Stored data entries:
■ ■ ■ ■ ■
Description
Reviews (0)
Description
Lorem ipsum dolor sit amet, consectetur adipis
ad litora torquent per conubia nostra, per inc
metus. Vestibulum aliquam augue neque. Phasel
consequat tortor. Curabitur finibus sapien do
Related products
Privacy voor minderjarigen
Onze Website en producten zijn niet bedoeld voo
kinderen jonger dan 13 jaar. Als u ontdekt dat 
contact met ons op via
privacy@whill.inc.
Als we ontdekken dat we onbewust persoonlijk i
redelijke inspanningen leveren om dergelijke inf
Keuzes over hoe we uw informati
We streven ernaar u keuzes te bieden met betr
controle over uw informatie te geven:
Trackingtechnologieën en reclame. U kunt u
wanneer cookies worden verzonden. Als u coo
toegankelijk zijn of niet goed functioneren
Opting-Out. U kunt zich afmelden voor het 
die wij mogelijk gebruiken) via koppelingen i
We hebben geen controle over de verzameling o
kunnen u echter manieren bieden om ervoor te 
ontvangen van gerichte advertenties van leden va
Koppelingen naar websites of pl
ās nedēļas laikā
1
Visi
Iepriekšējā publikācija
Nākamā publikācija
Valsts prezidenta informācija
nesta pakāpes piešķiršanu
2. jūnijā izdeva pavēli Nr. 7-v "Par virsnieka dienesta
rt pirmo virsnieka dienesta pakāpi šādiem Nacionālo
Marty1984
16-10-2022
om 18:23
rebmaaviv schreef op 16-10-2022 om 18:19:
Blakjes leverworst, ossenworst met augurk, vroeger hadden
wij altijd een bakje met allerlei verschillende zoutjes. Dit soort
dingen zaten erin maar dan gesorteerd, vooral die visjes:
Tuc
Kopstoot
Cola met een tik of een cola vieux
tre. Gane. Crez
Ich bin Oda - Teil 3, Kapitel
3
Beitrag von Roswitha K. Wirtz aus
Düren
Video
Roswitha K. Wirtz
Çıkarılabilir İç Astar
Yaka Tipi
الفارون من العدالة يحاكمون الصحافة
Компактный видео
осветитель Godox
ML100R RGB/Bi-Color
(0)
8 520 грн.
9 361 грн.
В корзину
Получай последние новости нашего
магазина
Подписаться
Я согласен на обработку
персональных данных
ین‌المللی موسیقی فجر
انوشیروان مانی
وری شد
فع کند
■ ■ ■ ■ ■
Action item:
Please rewrite the rows above with every "Description" changed to "Overview" and all other text left the same.

Response below:
Overview
Reviews (0)
Overview
Lorem ipsum dolor sit amet, consectetur adipis
ad litora torquent per conubia nostra, per inc
metus. Vestibulum aliquam augue neque. Phasel
consequat tortor. Curabitur finibus sapien do
Related products
Privacy voor minderjarigen
Onze Website en producten zijn niet bedoeld voo
kinderen jonger dan 13 jaar. Als u ontdekt dat 
contact met ons op via
privacy@whill.inc.
Als we ontdekken dat we onbewust persoonlijk i
redelijke inspanningen leveren om dergelijke inf
Keuzes over hoe we uw informati
We streven ernaar u keuzes te bieden met betr
controle over uw informatie te geven:
Trackingtechnologieën en reclame. U kunt u
wanneer cookies worden verzonden. Als u coo
toegankelijk zijn of niet goed functioneren
Opting-Out. U kunt zich afmelden voor het 
die wij mogelijk gebruiken) via koppelingen i
We hebben geen controle over de verzameling o
kunnen u echter manieren bieden om ervoor te 
ontvangen van gerichte advertenties van leden va
Koppelingen naar websites of pl
ās nedēļas laikā
1
Visi
Iepriekšējā publikācija
Nākamā publikācija
Valsts prezidenta informācija
nesta pakāpes piešķiršanu
2. jūnijā izdeva pavēli Nr. 7-v "Par virsnieka dienesta
rt pirmo virsnieka dienesta pakāpi šādiem Nacionālo
Marty1984
16-10-2022
om 18:23
rebmaaviv schreef op 16-10-2022 om 18:19:
Blakjes leverworst, ossenworst met augurk, vroeger hadden
wij altijd een bakje met allerlei verschillende zoutjes. Dit soort
dingen zaten erin maar dan gesorteerd, vooral die visjes:
Tuc
Kopstoot
Cola met een tik of een cola vieux
tre. Gane. Crez
Ich bin Oda - Teil 3, Kapitel
3
Beitrag von Roswitha K. Wirtz aus
Düren
Video
Roswitha K. Wirtz
Çıkarılabilir İç Astar
Yaka Tipi
الفارون من العدالة يحاكمون الصحافة
Компактный видео
осветитель Godox
ML100R RGB/Bi-Color
(0)
8 520 грн.
9 361 грн.
В корзину
Получай последние новости нашего
магазина
Подписаться
Я согласен на обработку
персональных данных
ین‌المللی موسیقی فجر
انوشیروان مانی
وری شد
فع کند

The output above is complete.